The ceramic tiles in your house aren’t really “colder” than you
Yes they are; they’re not warm blooded mammals, and they’re at the lowest level in the house, where the coldest air is.
Ceramics generally have poor thermal conductivity. Metal is a good conductor of heat.
RedditWanderer@lemmy.world 4 days ago
They have poor thermal conductivity, but still much better than fabrics or wood. They also have a high thermal mass.
Tiles are a bit cooler not because they are lower in the room, but because they easily lose heat to the air. They aren’t that much cooler though, and a piece of wood the same temp would feel much warmer.
deranger@sh.itjust.works 4 days ago
You can hold a ceramic tile in your hand and apply a blowtorch to the other side. They’re better insulators than conductors. That’s why you see ceramics used for insulating hot food bowls from wooden tables, or a more extreme example, ceramic tiles on re-entry vehicles. Ceramic is not a good conductor of heat.
Wood is about 0.1 W/mK, ceramics about 1 W/mK, and copper is about 400 W/mK.
A more apt comparison would be ceramic floor vs wood flooring, or ceramic vs air temp, not ceramic vs skin temp. Your skin is absolutely warmer than a ceramic floor tile.
Tiles do not feel cooler because they “easily lose heat to the air”. They are the same temperature as the other flooring in your house. They feel cooler because of thermal mass, which you’ve identified. Your body can warm the low mass of fabric or wood faster than it can ceramic, thus those materials feel less cold when you step on them.
If you’re going to be pedantic, at least do it right.

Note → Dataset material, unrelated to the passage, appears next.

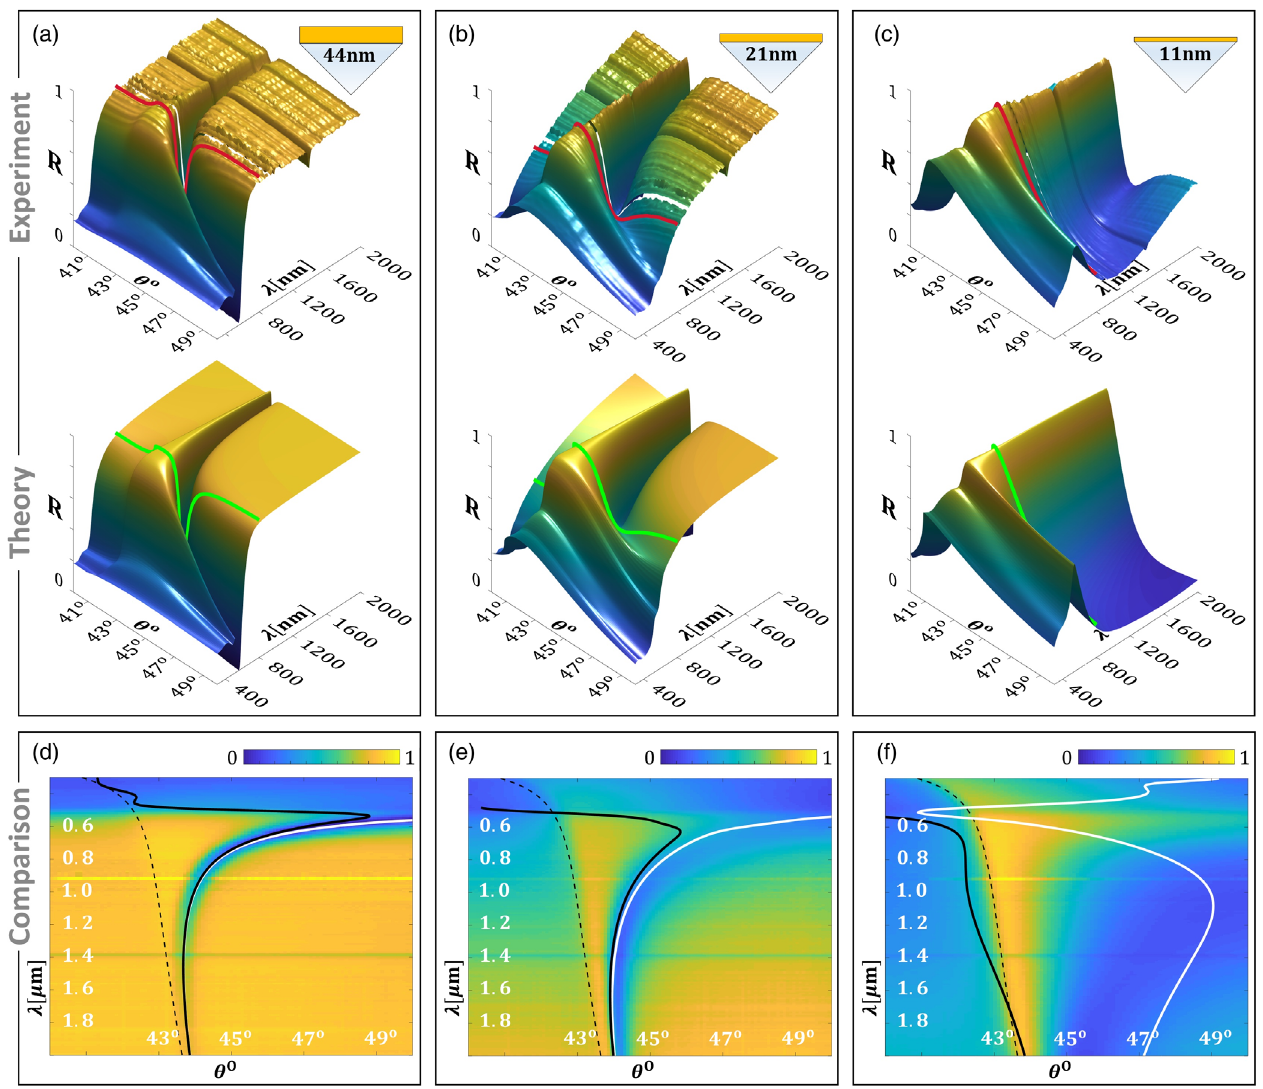
FIG. 3. Experimental results: excitations of APP and SPP degrees of freedom in thin gold films. (a) – (c) Measured (top) and predicted (bottom) reflectance from a (a) 44, (b) 21, and (c) 11 nm thin gold film fabricated atop a glass coupling prism as a function of incidence angle θ and illumination wavelength λ , also shown in Movie 3. (d) – (f) Calculated real part of the long-range SPP (black) and APP (white) dispersion curves overlaid atop the measured reflectance for each film. Dashed black lines denote the critical angle. Red and green curves in (a) – (c) highlight the measured and predicted reflectance at λ ¼ 800 nm analyzed in Fig. 4. The offset between regions of high and low reflectance and the black and white curves in (f) is explained in Appendix B [Fig. 1(b), red curve]: a pronounced zero-reflectance dip at an above-critical angle over a total internal reflection background, known as the Kretschmann dip [26,27,43].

RedditWanderer@lemmy.world 4 days ago
I cannot discern the difference between my arguments and yours. You just used more words? We’re saying the same thing, except I was making a joke about pedantry.
deranger@sh.itjust.works 4 days ago
You’re correctly identifying thermal mass as why they feel cooler to the touch, but this is mixed up in some incorrect and contradictory statements.
This is incorrect. Flooring is literally colder, unless your floor temp is above 92℉ (33.5℃). You can measure this with a thermometer. If something is the same temperature as your skin you won’t feel anything - there’s no heat transfer. You could have a copper floor if it was the same temperature as your skin, you wouldn’t feel a thing.
These two statements are directly contradicting one another. High thermal mass means it has a harder time losing heat to the air. Given identical conditions, ceramic will take longer to change temperature than fabric. The reason fabric feels less cold is because you can easily change the temperature of it, due to its low thermal mass.